Why Abu Dhabi? His Highness General Sheikh Mohamed bin Zayed bin Sultan Al Nahyan, Crown Prince of Abu Dhabi, is joining UN Secretary-General Ban Ki-moon and me to host the Summit, the first of its kind. The Crown Prince, an important partner of the foundation across several issues, represents to me the inspirational leadership we are seeing from the Middle Eastern and Islamic communities to improve child health worldwide.

In my talk, I’m going to share some of the numbers that impress me, such as the measurement systems that have allowed Ghana to build a strong immunization system. And I’ll share numbers that make me angry.  For example, a child born in a low-income country is 18 times more likely to die before reaching the age of five compared to a child in a high-income country—largely due to preventable causes. That inequity is simply unacceptable and completely fixable.

I’m excited to meet some pretty amazing heroes while I’m there, too. World leaders like Jose Manuel Barroso and Kofi Annan will appear alongside Ade Adepitan, a British Paralympic medalist who contracted polio as a child in Nigeria, and Sikha Patra and Salim Shekh, two kids from India who organize polio immunizations for their community in Calcutta. I get to meet the two winners of my annual Gates Vaccine Innovation Award, too. Archie Panjabi will be our emcee. She appears on the American series The Good Wife and is using her celebrity to be a strong advocate for ending polio.

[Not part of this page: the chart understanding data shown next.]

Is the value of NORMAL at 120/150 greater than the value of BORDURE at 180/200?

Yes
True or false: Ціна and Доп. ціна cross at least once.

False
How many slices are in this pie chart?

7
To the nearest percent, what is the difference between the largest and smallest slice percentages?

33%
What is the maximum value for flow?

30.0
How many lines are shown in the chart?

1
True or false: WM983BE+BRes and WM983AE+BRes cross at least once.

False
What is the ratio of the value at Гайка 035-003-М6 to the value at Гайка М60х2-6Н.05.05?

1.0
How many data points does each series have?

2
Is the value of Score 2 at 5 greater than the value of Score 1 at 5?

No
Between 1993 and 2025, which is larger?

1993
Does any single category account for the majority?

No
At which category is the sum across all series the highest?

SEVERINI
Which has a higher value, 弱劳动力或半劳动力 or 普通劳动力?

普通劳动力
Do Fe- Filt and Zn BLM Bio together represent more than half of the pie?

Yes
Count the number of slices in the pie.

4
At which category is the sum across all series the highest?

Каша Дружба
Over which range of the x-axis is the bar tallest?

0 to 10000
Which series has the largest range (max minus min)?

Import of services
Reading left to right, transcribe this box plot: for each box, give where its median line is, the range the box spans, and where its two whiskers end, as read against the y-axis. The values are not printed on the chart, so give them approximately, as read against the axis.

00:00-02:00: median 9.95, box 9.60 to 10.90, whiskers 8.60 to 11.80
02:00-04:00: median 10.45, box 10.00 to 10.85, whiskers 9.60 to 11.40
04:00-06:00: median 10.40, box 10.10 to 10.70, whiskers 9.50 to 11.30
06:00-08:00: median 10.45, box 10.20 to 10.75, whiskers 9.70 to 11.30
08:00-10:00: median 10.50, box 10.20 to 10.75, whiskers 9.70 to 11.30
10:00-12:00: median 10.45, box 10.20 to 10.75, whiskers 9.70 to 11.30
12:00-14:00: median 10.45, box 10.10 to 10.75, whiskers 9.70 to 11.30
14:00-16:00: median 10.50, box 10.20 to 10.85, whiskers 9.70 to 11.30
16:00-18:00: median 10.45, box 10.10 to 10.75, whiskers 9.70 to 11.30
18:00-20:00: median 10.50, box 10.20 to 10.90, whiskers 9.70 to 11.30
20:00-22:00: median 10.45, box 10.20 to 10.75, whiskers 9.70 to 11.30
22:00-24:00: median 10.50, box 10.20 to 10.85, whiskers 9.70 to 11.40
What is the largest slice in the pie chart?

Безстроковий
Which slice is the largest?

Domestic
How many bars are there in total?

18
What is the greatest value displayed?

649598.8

Thousands of people—scientists, investors, health experts, community leaders—share involved in the process of immunizing a child.  We need to have the right vaccines, developed and manufactured at affordable prices, delivered to the hardest-to-reach children. It is crucial to build up strong routine immunization systems to protect our gains against polio and provide a platform for primary care. When the world comes together, we can set ambitious goals, we can measure our progress, and we can achieve even more.  I’m counting on the Global Vaccine Summit to do just that.